= Beginning of Section =

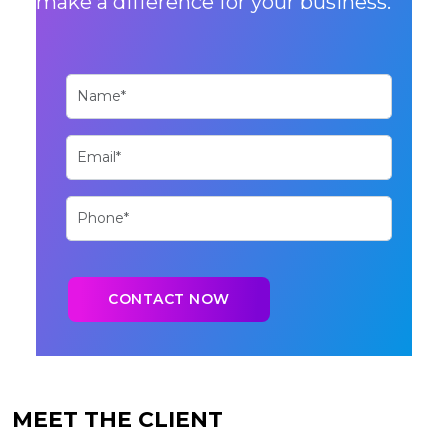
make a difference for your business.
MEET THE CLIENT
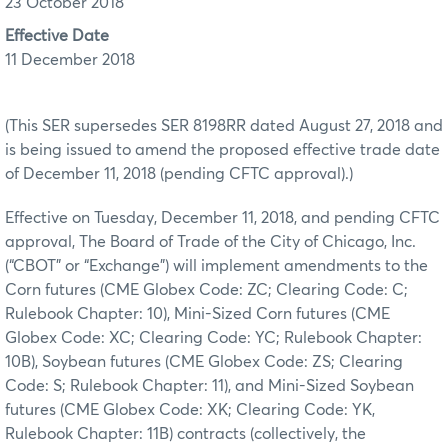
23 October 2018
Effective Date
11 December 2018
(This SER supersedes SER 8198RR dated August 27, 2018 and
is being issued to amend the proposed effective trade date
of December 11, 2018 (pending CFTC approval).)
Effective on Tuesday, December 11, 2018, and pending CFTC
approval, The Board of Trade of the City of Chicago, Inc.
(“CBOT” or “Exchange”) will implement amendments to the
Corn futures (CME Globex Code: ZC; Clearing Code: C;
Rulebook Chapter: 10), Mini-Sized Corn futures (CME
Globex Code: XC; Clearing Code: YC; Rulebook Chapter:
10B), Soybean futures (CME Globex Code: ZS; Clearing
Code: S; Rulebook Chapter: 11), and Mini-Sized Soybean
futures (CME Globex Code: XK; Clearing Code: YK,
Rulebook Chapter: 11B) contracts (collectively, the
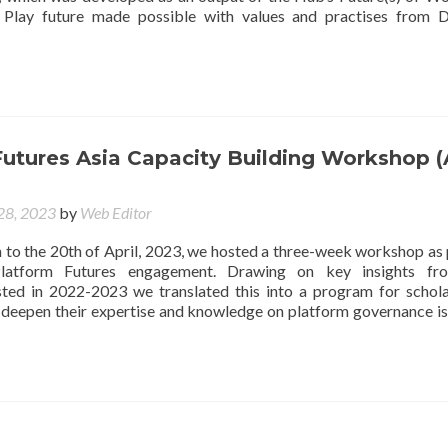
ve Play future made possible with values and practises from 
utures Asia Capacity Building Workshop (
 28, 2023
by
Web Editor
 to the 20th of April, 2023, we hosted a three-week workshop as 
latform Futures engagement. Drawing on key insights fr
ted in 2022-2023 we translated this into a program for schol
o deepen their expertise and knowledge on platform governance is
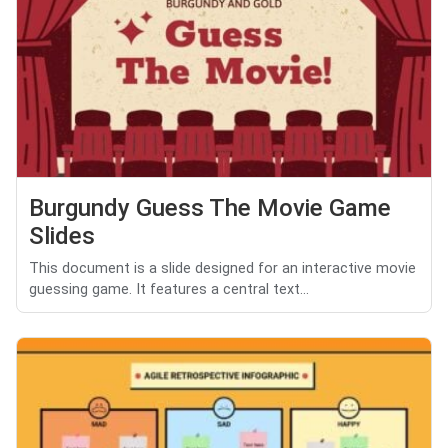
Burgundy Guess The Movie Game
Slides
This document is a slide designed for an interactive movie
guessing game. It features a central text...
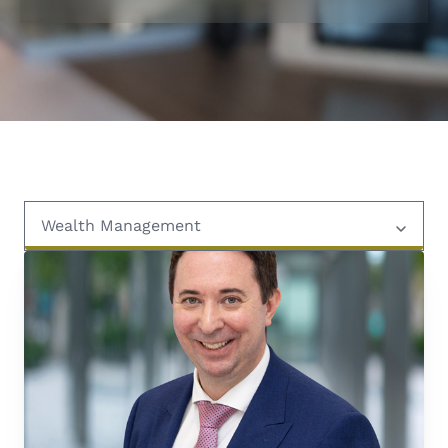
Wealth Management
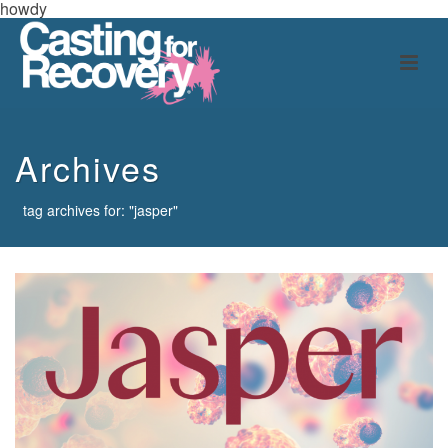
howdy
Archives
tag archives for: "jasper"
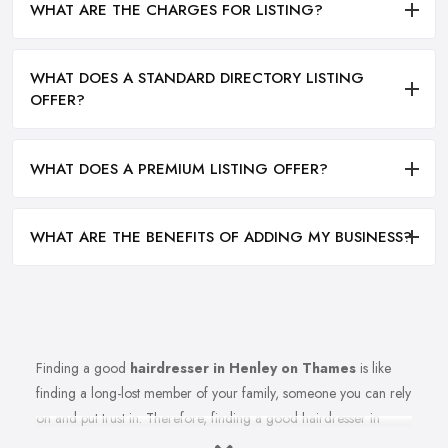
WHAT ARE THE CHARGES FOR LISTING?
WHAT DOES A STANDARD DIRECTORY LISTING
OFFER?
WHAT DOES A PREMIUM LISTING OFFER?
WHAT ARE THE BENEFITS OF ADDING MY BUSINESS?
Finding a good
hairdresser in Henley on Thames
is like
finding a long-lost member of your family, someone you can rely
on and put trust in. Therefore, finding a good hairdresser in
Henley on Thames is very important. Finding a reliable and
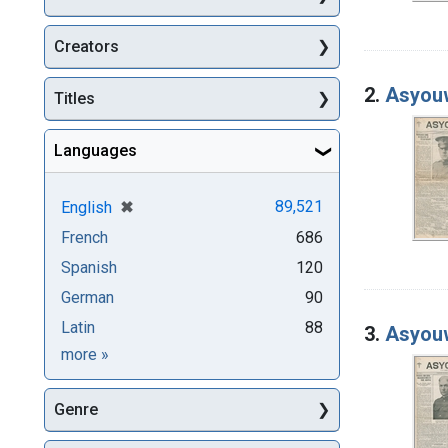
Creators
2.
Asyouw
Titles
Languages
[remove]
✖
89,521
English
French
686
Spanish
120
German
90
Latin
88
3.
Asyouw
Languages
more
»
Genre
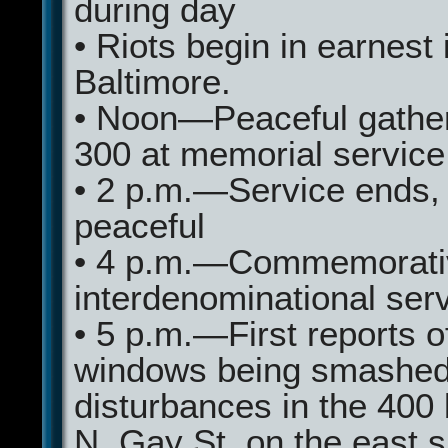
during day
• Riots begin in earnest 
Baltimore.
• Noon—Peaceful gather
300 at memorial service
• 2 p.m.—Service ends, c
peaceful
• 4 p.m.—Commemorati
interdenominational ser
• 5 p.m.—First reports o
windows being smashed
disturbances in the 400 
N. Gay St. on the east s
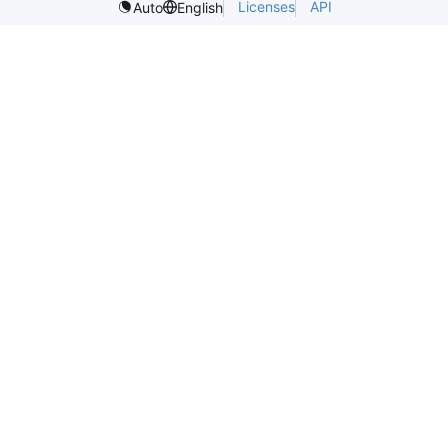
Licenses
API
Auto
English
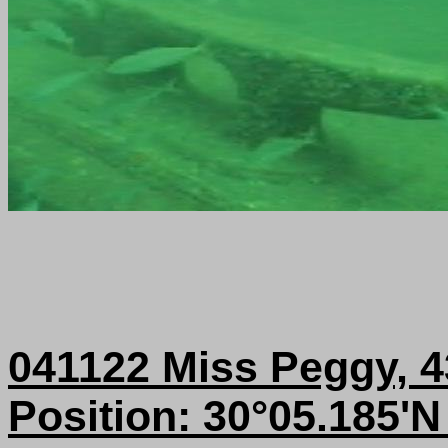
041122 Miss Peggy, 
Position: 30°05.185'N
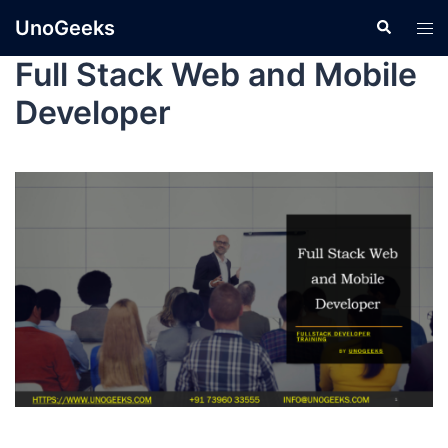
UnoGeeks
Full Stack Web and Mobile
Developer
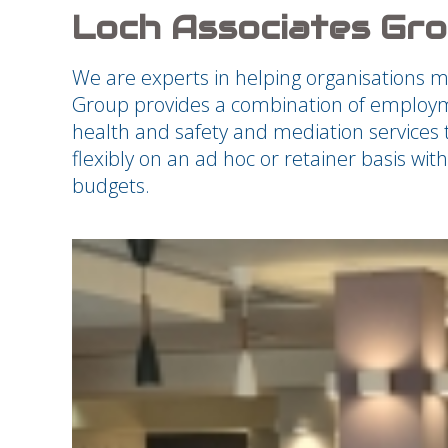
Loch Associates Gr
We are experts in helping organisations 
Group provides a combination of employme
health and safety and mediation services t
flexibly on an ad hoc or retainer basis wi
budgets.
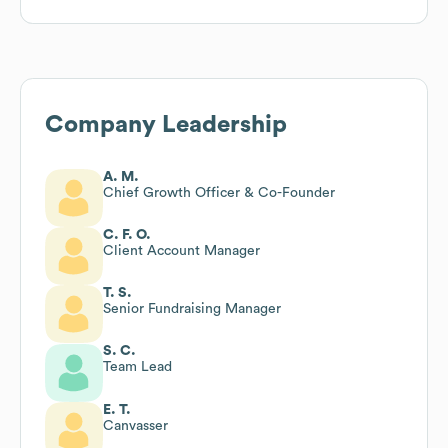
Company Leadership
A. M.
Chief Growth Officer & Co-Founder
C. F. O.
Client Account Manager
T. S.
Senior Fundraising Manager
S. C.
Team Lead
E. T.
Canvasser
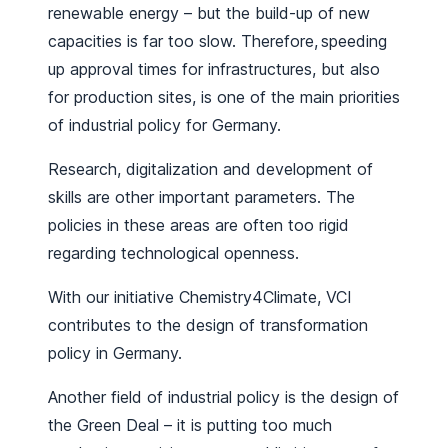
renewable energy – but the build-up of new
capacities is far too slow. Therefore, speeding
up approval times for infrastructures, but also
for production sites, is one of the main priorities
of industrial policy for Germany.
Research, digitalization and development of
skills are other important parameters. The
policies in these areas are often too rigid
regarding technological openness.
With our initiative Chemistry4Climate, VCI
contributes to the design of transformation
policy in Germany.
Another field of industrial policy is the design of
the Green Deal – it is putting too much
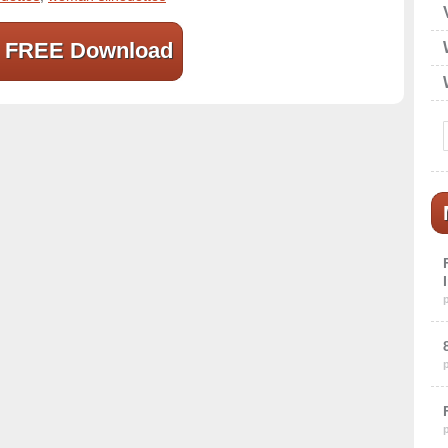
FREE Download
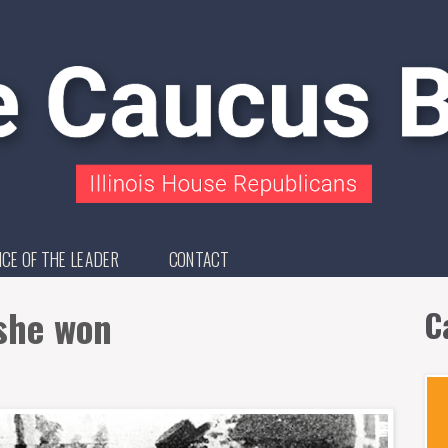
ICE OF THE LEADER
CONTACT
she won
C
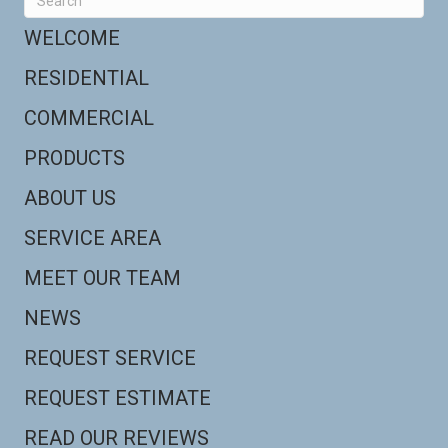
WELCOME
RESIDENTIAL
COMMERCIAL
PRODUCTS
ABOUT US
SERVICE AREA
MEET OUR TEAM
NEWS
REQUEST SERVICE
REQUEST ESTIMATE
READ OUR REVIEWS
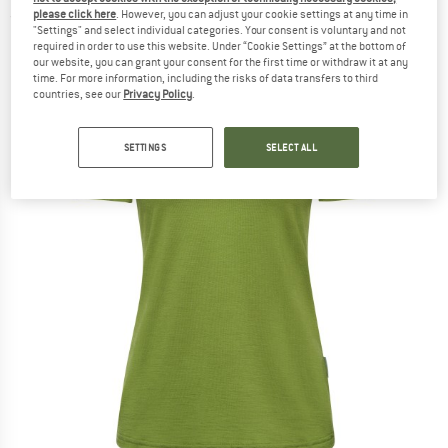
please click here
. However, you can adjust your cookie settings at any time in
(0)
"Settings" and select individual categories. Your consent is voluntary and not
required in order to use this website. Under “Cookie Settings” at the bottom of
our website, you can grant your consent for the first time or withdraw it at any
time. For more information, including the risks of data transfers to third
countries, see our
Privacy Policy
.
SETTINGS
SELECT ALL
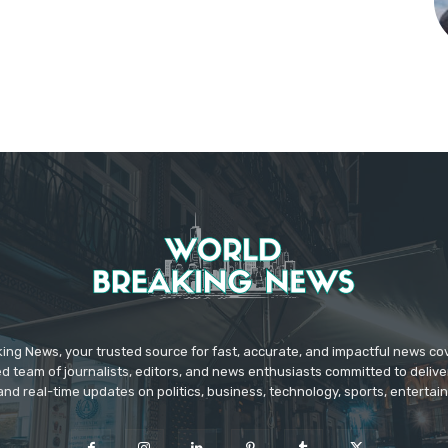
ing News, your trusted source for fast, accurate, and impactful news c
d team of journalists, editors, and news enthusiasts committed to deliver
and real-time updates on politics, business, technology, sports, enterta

= End of Section =

TASK ITEM
Retype every line of text from all of the rows above, keeping it unchanged and omitting the picture markers.

YOUR RESPONSE
make a difference for your business.
MEET THE CLIENT
23 October 2018
Effective Date
11 December 2018
(This SER supersedes SER 8198RR dated August 27, 2018 and
is being issued to amend the proposed effective trade date
of December 11, 2018 (pending CFTC approval).)
Effective on Tuesday, December 11, 2018, and pending CFTC
approval, The Board of Trade of the City of Chicago, Inc.
(“CBOT” or “Exchange”) will implement amendments to the
Corn futures (CME Globex Code: ZC; Clearing Code: C;
Rulebook Chapter: 10), Mini-Sized Corn futures (CME
Globex Code: XC; Clearing Code: YC; Rulebook Chapter:
10B), Soybean futures (CME Globex Code: ZS; Clearing
Code: S; Rulebook Chapter: 11), and Mini-Sized Soybean
futures (CME Globex Code: XK; Clearing Code: YK,
Rulebook Chapter: 11B) contracts (collectively, the
ve Play future made possible with values and practises from 
utures Asia Capacity Building Workshop (
 28, 2023
by
Web Editor
 to the 20th of April, 2023, we hosted a three-week workshop as 
latform Futures engagement. Drawing on key insights fr
ted in 2022-2023 we translated this into a program for schol
o deepen their expertise and knowledge on platform governance is
Burgundy Guess The Movie Game
Slides
This document is a slide designed for an interactive movie
guessing game. It features a central text...
Wealth Management
howdy
Archives
tag archives for: "jasper"
WHAT ARE THE CHARGES FOR LISTING?
WHAT DOES A STANDARD DIRECTORY LISTING
OFFER?
WHAT DOES A PREMIUM LISTING OFFER?
WHAT ARE THE BENEFITS OF ADDING MY BUSINESS?
Finding a good
hairdresser in Henley on Thames
is like
finding a long-lost member of your family, someone you can rely
on and put trust in. Therefore, finding a good hairdresser in
Henley on Thames is very important. Finding a reliable and
Creators
2.
Asyouw
Titles
Languages
[remove]
✖
89,521
English
French
686
Spanish
120
German
90
Latin
88
3.
Asyouw
Languages
more
»
Genre
during day
• Riots begin in earnest 
Baltimore.
• Noon—Peaceful gather
300 at memorial service
• 2 p.m.—Service ends, c
peaceful
• 4 p.m.—Commemorati
interdenominational ser
• 5 p.m.—First reports o
windows being smashed
disturbances in the 400 
N. Gay St. on the east s
Licenses
API
Auto
English
041122 Miss Peggy, 
Position: 30°05.185'N
UnoGeeks
Full Stack Web and Mobile
Developer
Loch Associates Gr
We are experts in helping organisations 
Group provides a combination of employme
health and safety and mediation services t
flexibly on an ad hoc or retainer basis wi
budgets.
Company Leadership
A. M.
Chief Growth Officer & Co-Founder
C. F. O.
Client Account Manager
T. S.
Senior Fundraising Manager
S. C.
Team Lead
E. T.
Canvasser
renewable energy – but the build-up of new
capacities is far too slow. Therefore, speeding
up approval times for infrastructures, but also
for production sites, is one of the main priorities
of industrial policy for Germany.
Research, digitalization and development of
skills are other important parameters. The
policies in these areas are often too rigid
regarding technological openness.
With our initiative Chemistry4Climate, VCI
contributes to the design of transformation
policy in Germany.
Another field of industrial policy is the design of
the Green Deal – it is putting too much
FREE Download
ICE OF THE LEADER
CONTACT
she won
C
WELCOME
RESIDENTIAL
COMMERCIAL
PRODUCTS
ABOUT US
SERVICE AREA
MEET OUR TEAM
NEWS
REQUEST SERVICE
REQUEST ESTIMATE
READ OUR REVIEWS
please click here
. However, you can adjust your cookie settings at any time in
(0)
"Settings" and select individual categories. Your consent is voluntary and not
required in order to use this website. Under “Cookie Settings” at the bottom of
our website, you can grant your consent for the first time or withdraw it at any
time. For more information, including the risks of data transfers to third
countries, see our
Privacy Policy
.
SETTINGS
SELECT ALL
ing News, your trusted source for fast, accurate, and impactful news c
d team of journalists, editors, and news enthusiasts committed to deliver
and real-time updates on politics, business, technology, sports, enterta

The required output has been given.